The business of defining exactly the extent (and limits) of Voltaire’s œuvre is far from simple. New research happily generates more discoveries, and so more questions, and no doubt other works of Voltaire will be added to our existing corpus in the years to come. And as for Voltaire’s letters, it was certainly unwise of Besterman to have named his second, revised, version of the Correspondence, the ‘definitive’ edition.
And a new Voltaire letter in Electronic Enlightenment
New Voltaire letters appear in salerooms all the time, but few are as interesting as the one he wrote to Marie Leszczyńska, queen of France, that has recently been acquired by the Bodleian Libraries in Oxford. Written on 25 April 1728 from London, Voltaire asks the French queen for her protection for his recently published epic poem La Henriade. This is a remarkable letter, made more extraordinary by the fact that it is bound inside an edition of the poem – presumably the presentation copy intended for the queen – which is a hitherto unknown edition of the work, containing unrecorded variant readings of the poem. This new letter (D333a), written entirely in Voltaire’s hand, is being included this week in Electronic Enlightenment, where you can learn more about this amazing letter.
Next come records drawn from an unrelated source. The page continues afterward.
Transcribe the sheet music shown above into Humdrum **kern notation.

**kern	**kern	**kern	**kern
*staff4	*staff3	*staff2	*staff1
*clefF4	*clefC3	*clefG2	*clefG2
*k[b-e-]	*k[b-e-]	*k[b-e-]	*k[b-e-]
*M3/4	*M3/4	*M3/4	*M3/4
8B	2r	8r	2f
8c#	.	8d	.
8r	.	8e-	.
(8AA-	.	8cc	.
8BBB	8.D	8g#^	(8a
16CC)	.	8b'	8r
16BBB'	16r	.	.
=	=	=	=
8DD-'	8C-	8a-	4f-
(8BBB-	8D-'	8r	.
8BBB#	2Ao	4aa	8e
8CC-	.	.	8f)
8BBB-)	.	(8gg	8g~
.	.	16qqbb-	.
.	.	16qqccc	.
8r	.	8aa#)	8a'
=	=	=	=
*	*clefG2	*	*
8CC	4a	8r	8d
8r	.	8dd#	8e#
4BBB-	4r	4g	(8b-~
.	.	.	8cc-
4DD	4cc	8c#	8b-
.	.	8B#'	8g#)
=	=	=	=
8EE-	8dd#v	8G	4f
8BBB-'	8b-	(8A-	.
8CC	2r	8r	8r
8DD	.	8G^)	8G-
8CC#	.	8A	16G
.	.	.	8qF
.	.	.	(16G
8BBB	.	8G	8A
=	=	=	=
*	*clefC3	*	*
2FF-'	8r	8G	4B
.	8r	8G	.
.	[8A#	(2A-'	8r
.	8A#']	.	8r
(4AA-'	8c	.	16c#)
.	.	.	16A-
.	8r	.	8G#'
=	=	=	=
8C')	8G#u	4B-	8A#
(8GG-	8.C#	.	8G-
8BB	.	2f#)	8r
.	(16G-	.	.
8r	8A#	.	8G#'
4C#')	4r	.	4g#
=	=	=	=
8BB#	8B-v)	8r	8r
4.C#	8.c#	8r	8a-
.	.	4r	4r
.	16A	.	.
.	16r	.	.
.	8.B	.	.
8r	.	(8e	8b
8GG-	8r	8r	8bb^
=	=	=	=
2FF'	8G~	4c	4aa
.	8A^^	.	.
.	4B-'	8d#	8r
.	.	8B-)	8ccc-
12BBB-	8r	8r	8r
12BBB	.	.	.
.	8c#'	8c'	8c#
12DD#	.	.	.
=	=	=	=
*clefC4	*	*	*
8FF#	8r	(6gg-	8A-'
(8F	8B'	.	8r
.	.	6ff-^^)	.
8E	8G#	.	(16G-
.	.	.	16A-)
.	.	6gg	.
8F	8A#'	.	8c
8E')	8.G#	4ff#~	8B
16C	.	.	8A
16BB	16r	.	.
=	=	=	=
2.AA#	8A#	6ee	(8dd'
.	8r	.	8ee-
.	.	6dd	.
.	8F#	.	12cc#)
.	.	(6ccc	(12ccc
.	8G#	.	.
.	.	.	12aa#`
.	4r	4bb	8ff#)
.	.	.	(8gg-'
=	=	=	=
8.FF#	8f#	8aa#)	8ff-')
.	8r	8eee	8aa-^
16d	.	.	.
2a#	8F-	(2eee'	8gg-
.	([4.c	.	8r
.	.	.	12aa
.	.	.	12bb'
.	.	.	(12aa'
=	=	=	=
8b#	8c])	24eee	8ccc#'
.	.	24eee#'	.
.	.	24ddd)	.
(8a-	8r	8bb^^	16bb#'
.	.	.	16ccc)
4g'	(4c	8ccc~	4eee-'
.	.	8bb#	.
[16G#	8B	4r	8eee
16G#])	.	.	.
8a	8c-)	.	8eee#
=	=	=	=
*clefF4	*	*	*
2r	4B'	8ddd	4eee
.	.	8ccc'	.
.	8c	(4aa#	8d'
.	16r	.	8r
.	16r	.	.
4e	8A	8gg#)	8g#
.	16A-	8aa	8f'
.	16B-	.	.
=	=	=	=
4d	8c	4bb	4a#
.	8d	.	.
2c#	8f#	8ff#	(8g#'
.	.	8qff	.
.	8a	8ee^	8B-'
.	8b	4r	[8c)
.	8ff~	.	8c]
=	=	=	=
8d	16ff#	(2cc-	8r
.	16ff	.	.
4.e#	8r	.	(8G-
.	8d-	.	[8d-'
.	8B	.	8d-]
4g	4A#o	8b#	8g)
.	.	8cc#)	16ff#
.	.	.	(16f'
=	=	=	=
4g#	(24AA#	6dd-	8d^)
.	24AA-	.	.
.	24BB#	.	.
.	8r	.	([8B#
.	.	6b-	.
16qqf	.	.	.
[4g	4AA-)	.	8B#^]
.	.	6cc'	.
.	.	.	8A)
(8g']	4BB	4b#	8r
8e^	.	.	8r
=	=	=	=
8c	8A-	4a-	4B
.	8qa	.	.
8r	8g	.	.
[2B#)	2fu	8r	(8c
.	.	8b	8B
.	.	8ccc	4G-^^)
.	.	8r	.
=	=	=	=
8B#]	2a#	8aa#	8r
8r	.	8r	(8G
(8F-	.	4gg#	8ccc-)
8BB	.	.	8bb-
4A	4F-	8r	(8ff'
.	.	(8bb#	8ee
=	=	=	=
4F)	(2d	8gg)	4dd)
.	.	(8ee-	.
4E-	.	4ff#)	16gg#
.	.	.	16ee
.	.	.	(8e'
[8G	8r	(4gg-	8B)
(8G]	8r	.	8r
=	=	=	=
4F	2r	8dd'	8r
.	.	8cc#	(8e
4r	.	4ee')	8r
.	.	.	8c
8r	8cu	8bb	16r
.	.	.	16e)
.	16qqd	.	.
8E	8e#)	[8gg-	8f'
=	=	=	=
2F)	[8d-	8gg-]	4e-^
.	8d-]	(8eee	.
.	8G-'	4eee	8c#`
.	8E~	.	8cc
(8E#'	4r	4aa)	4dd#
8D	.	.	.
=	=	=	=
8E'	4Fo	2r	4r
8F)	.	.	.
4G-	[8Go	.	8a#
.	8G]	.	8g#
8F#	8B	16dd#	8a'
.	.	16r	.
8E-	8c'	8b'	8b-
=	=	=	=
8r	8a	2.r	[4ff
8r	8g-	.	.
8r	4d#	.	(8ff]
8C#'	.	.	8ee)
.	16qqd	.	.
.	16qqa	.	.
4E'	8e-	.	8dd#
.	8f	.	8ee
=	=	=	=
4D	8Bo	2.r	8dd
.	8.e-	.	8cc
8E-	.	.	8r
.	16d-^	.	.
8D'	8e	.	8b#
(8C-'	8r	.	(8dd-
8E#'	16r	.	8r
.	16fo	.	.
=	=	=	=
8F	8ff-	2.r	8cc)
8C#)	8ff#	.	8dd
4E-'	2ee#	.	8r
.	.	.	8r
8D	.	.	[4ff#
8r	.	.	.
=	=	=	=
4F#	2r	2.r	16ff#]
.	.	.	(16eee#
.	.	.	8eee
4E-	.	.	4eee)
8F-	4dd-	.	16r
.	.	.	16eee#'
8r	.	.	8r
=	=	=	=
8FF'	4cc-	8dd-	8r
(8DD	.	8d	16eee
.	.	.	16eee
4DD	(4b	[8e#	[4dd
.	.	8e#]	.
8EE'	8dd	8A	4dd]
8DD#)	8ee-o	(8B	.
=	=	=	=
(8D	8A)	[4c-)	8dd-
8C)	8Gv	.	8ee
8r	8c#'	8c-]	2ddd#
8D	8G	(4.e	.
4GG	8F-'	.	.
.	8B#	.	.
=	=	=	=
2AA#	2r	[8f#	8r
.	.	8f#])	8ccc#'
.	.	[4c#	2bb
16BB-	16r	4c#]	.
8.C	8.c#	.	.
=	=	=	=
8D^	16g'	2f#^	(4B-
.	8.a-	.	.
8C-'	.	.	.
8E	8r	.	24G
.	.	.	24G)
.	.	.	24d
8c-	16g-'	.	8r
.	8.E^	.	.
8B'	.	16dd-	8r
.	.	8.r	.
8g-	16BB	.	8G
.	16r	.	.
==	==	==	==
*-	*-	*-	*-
So as we celebrate the Complete works of Voltaire in its paper form, we can also celebrate new findings like this letter to the French queen. As one project finishes, another has started, and work is already under way on Digital Voltaire, a single-author database constructed with the materials contained in the 205 print volumes that will allow us to interrogate Voltaire’s writings in new ways – and to add new discoveries as they are made.